As can be seen from Figure 8, control knob C on the fascia 802 of the interface module has three settings, namely the "No. 1", "No. 2" and "BMS" settings. Manual control of the two starter control modules can be effected using the "No. 1" and "No. 2 " switch positions whilst the operation of the control modules and their associated motor starter units and fans can be brought under the control of an external control means such as a building management system or energy management system by switching the knob C to the "BMS" position. Thus the operation of the two fans (or other power consuming devices) associated with the motor starters can be alternated, either manually or automatically, for example to

prevent overheating. The control system is designed such that if a fault signal is received indicating a fault with either the No. 1 or the No. 2 power consuming devices (e.g. fans), the non-functioning device is de-energised and the other device is energised. This happens in either the manual or automatic mode: thus if No. 1 is manually selected and a fault signal is received, the interface module automatically switches to No. 2 and vice versa.

In addition to providing control for each of its associated starter control modules by either manual means or remote means such as a building or energy management system, the interface module can be set up to provide any required system buffer such as a time delay between de-energisation of one of its associated starter control modules and energisation of the other.

The circuits described above and illustrated in the drawings are of course merely exemplary and it will readily be appreciated that numerous alterations and modifications could be made in order to change the function of each modular unit in a desire manner. All such modifications and alterations are intended to be embraced by this application.

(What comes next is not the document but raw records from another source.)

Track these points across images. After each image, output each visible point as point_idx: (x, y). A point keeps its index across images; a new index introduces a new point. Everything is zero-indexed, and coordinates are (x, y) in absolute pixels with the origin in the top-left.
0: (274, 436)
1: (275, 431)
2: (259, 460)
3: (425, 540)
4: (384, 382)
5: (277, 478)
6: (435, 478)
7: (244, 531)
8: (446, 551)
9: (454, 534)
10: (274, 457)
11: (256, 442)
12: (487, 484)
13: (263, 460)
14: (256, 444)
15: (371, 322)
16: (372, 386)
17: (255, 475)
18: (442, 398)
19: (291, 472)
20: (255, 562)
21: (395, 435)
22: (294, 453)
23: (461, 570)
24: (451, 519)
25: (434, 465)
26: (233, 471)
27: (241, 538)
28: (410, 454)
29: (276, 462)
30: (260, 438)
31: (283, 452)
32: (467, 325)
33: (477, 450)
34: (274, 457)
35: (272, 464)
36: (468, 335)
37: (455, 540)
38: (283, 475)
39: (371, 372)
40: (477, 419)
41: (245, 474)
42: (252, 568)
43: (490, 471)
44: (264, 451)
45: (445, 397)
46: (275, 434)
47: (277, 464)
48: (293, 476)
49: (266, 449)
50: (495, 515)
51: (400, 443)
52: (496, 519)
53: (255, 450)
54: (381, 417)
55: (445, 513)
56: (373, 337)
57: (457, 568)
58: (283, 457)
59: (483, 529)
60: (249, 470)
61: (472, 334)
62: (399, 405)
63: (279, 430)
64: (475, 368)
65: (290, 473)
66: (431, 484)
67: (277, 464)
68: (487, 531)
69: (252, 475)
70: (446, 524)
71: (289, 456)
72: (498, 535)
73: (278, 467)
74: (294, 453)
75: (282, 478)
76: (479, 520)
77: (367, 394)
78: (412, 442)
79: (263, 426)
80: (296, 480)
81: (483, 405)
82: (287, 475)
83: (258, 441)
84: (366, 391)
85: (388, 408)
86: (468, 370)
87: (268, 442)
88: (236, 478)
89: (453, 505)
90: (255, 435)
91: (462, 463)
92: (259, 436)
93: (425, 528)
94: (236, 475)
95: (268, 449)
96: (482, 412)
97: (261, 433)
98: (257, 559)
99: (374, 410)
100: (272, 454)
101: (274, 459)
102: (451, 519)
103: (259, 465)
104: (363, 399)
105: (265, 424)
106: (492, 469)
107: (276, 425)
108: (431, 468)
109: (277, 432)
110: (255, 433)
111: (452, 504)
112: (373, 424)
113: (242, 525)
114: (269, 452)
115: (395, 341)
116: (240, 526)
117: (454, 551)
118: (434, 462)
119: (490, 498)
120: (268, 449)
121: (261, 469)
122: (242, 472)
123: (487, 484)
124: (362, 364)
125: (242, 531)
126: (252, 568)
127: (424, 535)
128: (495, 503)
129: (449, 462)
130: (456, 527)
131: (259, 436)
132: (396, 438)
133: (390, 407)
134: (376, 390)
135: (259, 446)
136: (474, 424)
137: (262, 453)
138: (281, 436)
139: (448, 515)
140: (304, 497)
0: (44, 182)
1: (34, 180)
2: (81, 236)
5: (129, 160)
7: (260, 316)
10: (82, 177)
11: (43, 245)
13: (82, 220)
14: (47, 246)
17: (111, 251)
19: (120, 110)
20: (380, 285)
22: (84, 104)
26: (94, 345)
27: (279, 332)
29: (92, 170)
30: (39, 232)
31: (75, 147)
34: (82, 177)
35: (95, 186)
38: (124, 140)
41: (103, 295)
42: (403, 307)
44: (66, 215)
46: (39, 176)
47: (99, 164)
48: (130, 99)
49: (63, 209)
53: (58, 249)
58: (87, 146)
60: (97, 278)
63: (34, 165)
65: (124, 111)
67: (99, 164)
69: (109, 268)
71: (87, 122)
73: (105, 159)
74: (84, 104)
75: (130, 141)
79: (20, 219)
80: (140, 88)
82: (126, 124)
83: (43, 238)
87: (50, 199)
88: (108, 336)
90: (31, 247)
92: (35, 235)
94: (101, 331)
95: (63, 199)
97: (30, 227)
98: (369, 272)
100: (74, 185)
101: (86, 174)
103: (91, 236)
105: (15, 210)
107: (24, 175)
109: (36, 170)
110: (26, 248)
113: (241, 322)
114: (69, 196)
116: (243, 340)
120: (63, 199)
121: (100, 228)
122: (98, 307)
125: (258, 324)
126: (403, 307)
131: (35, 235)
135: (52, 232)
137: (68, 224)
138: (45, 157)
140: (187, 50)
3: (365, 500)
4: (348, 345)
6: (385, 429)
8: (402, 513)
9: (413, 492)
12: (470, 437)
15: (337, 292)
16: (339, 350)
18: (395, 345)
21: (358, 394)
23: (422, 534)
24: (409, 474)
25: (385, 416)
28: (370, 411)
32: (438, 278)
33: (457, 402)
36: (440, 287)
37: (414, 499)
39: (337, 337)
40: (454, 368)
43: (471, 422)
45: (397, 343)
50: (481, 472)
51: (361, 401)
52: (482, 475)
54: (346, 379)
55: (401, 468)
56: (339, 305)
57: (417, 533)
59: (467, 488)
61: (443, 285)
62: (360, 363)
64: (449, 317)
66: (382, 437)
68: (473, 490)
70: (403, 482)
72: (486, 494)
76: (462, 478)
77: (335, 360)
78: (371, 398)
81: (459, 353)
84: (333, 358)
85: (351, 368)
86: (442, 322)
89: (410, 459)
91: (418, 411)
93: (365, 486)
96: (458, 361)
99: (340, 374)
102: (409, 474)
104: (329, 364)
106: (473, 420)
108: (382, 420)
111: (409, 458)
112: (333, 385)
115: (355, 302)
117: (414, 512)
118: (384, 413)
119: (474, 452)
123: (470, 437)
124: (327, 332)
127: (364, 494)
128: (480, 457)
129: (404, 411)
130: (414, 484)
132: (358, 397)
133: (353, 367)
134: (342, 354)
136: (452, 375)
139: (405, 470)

The advantage of the modular system of the present invention is that it avoids the need to design the circuitry for a given control system from scratch. Instead, standard control elements can be introduced by use of an appropriate control module of a preset standard form, unusual or new

functions being catered for by means of a configurable or variable unit. Thus, rather than a control cabinet containing a mass of wires, thereby leading to the potential for wires being connected up wrongly, adjacent modular control units are linked by a single multicore signal cable and standard multicore cable plugs and sockets.